● **DOCUMENT EXTRACT**
------------------------------------------------------------

If you’re looking forward to a long weekend, you’re in the minority. The number of employers closing for business on Martin Luther King Jr. Day has been inching up in recent years, but it’s still only 32 percent.
Locally, if you work in the corporate office of Costco, Starbucks or Alaska Air, you’ll get Monday off. Nordstrom, Paccar and Amazon don’t take the day off. Neither do Microsoft or Boeing. Microsoft offers employees two extra days to take whenever they want, and Boeing gives employees seven days off at the end of the year.
President Ronald Reagan signed legislation creating the holiday honoring the civil rights leader in 1983 and it was first celebrated in 1986.
Matthew Sottong is with Bloomberg BNA, which tracks observance of the holiday. He says some have come up with unique ways to pay tribute to Dr. King.
"Some employers actually give a floating holiday to enable employees to go and volunteer for a day at a place of their choosing and a time of their choosing that works for them, which is sort of a creative way of observing the holiday," Sottong said.
He says companies with unionized workforces are more likely to observe the holiday. Universities, health care, government and non-profits are the most likely to take Martin Luther King Jr. Day off. Manufacturing companies are the least likely – only 7 percent of them do.
A Starbucks spokeswoman says it’s up to each café’s management whether to open or not – and employees that work are paid time and a half.

------------------------------------------------------------

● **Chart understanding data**
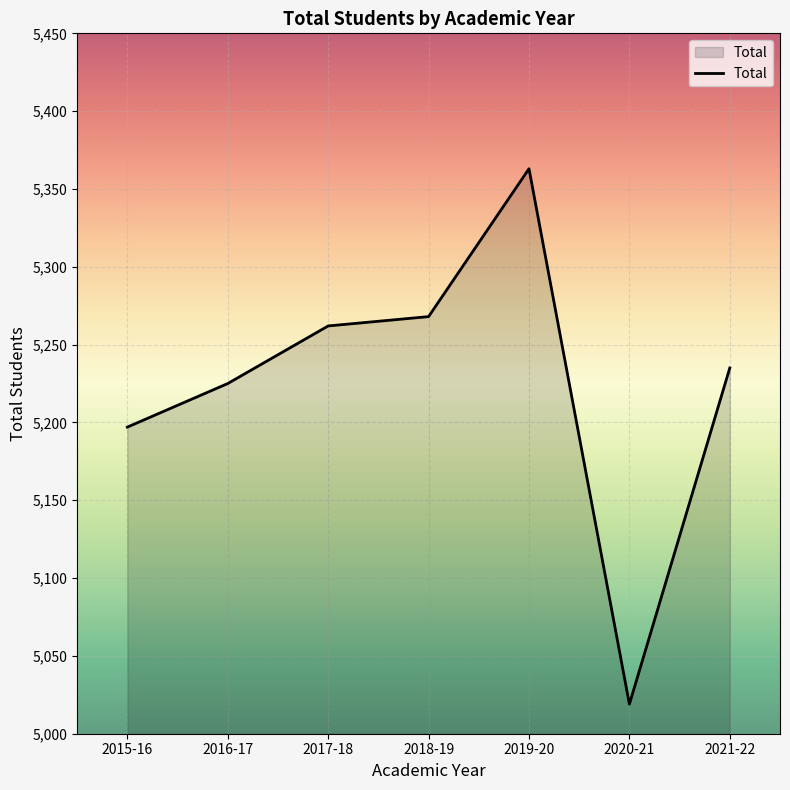

How many lines are shown in the chart?

1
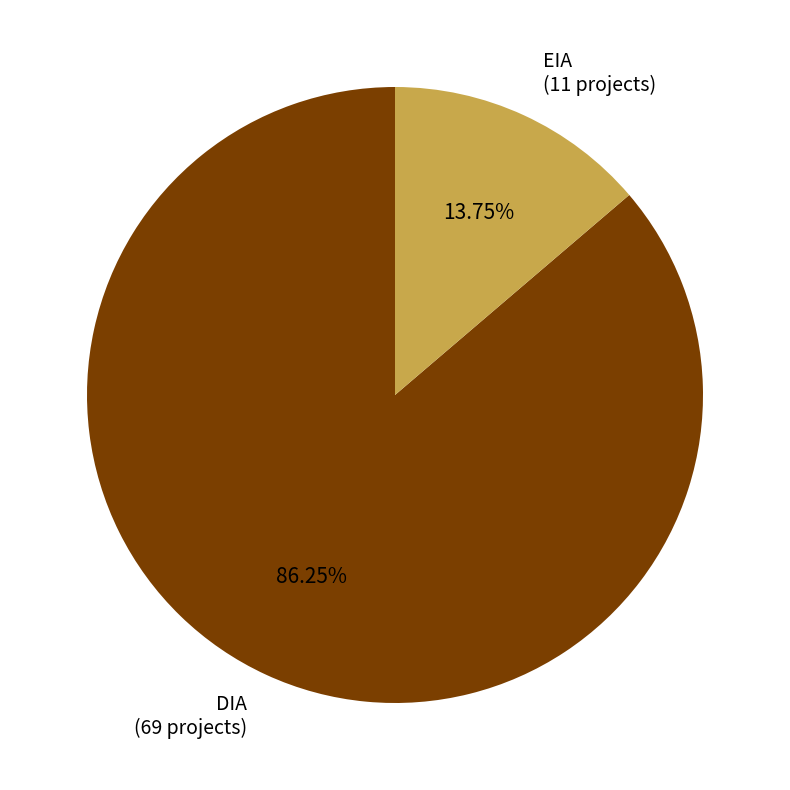

To the nearest percent, what is the difference between the largest and smallest slice percentages?

72%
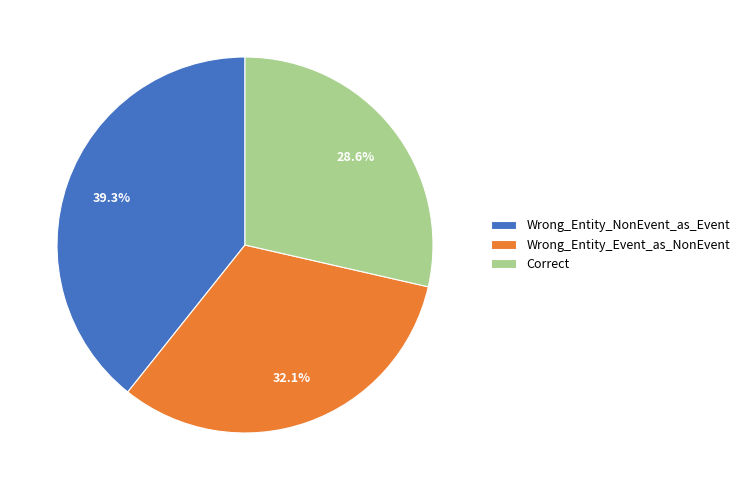

Approximately how many times larger is the value at Correct compared to Wrong_Entity_Event_as_NonEvent?

0.9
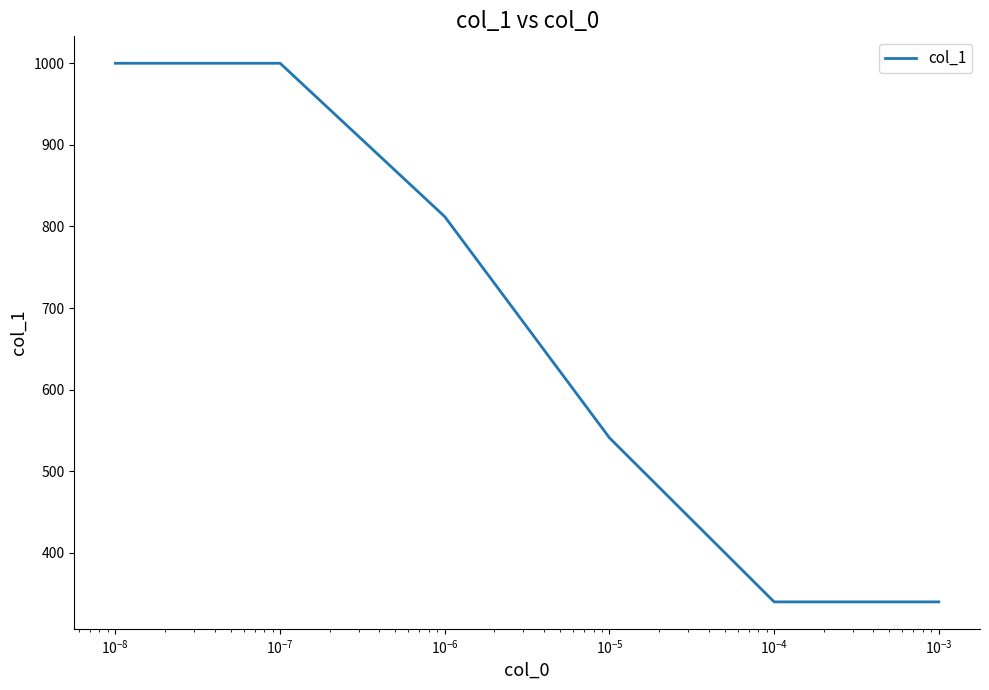

What is the difference between the second highest and minimum values?

660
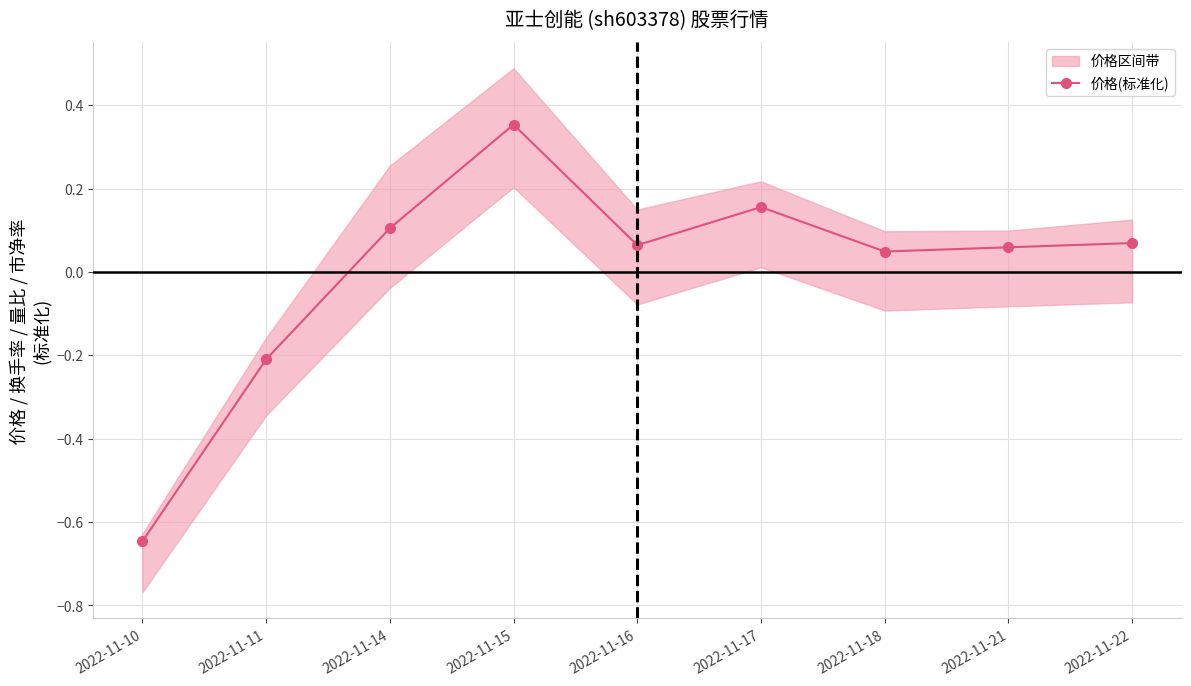

Where does the 价格(标准化) series first go above 0?

2022-11-14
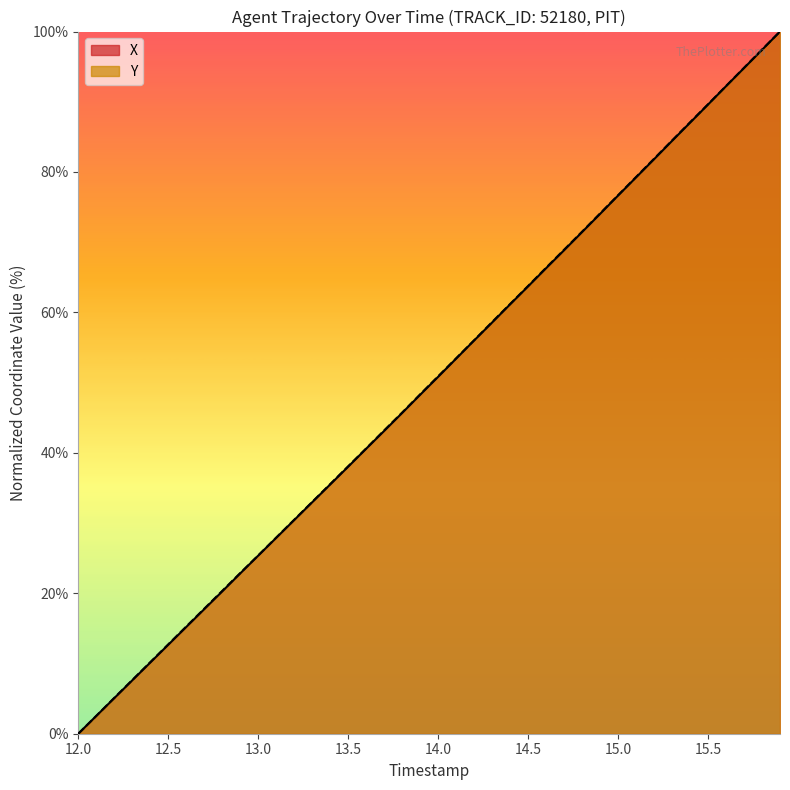

How many data points does each series have?

40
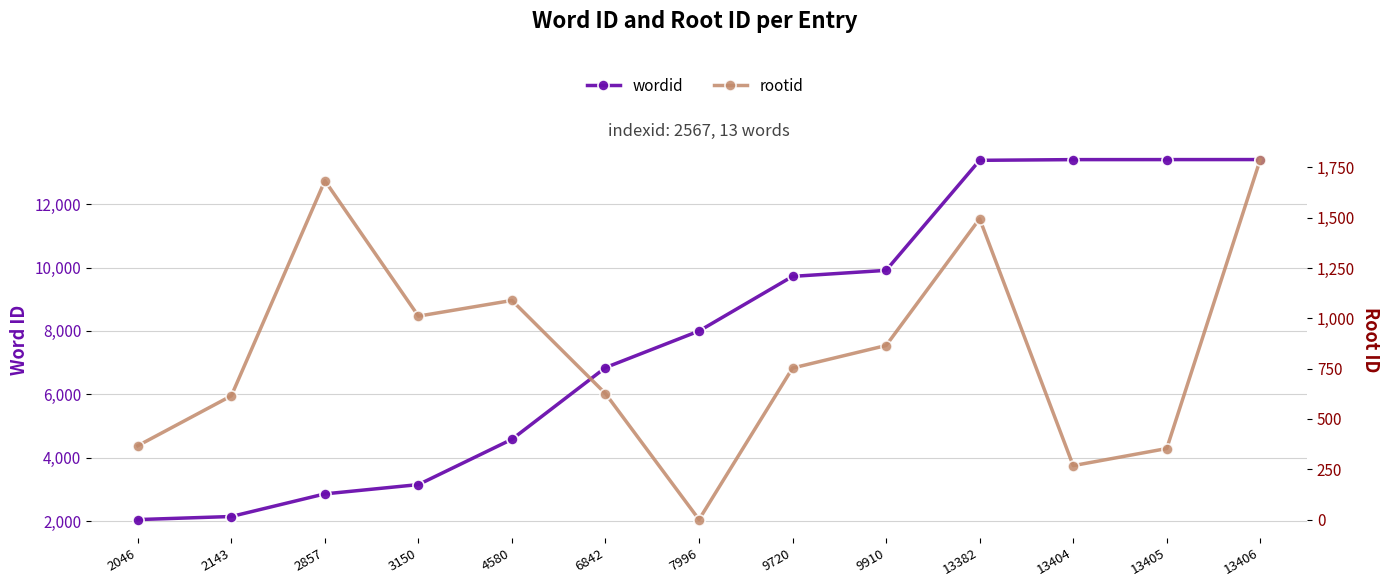

What is the approximate value of rootid at 2857, to the nearest 50?

1700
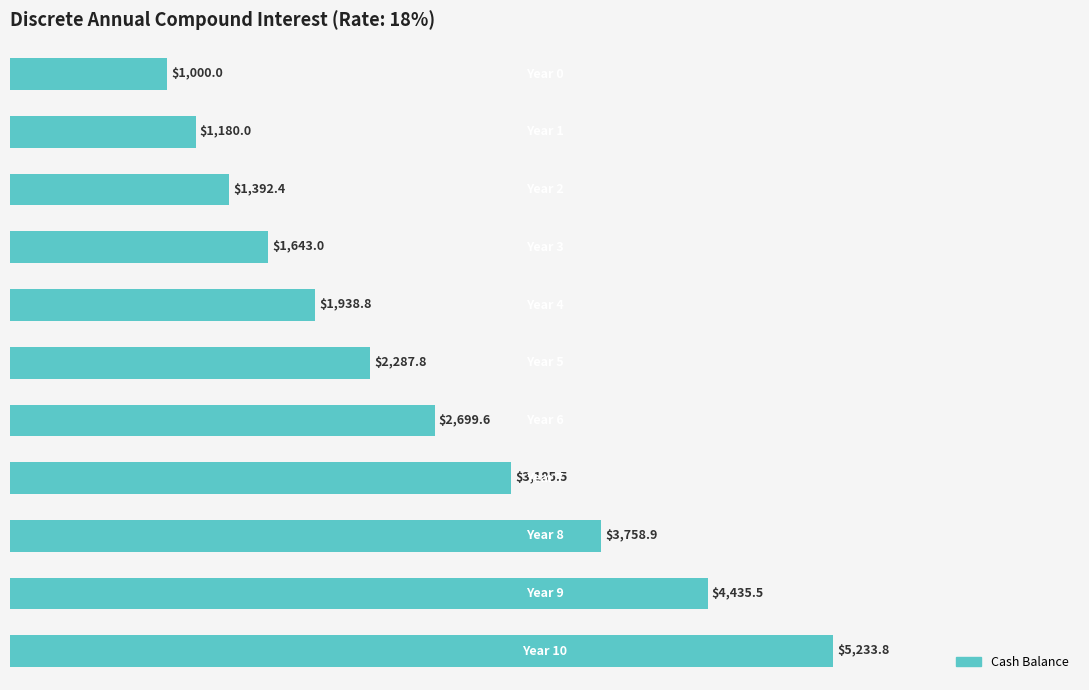

How many bars are there in total?

11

------------------------------------------------------------

● **SET OF TASKS**
1 – Transcribe everything in the article on employers and Martin Luther King Jr. Day from "Matthew Sottong is" down to "of them do.".
2 – State how many lines of the listing contain the word "nearest", giving only the number.

● **ACTIVITY ANSWERS**
1 –
Matthew Sottong is with Bloomberg BNA, which tracks observance of the holiday. He says some have come up with unique ways to pay tribute to Dr. King.
"Some employers actually give a floating holiday to enable employees to go and volunteer for a day at a place of their choosing and a time of their choosing that works for them, which is sort of a creative way of observing the holiday," Sottong said.
He says companies with unionized workforces are more likely to observe the holiday. Universities, health care, government and non-profits are the most likely to take Martin Luther King Jr. Day off. Manufacturing companies are the least likely – only 7 percent of them do.

2 – 2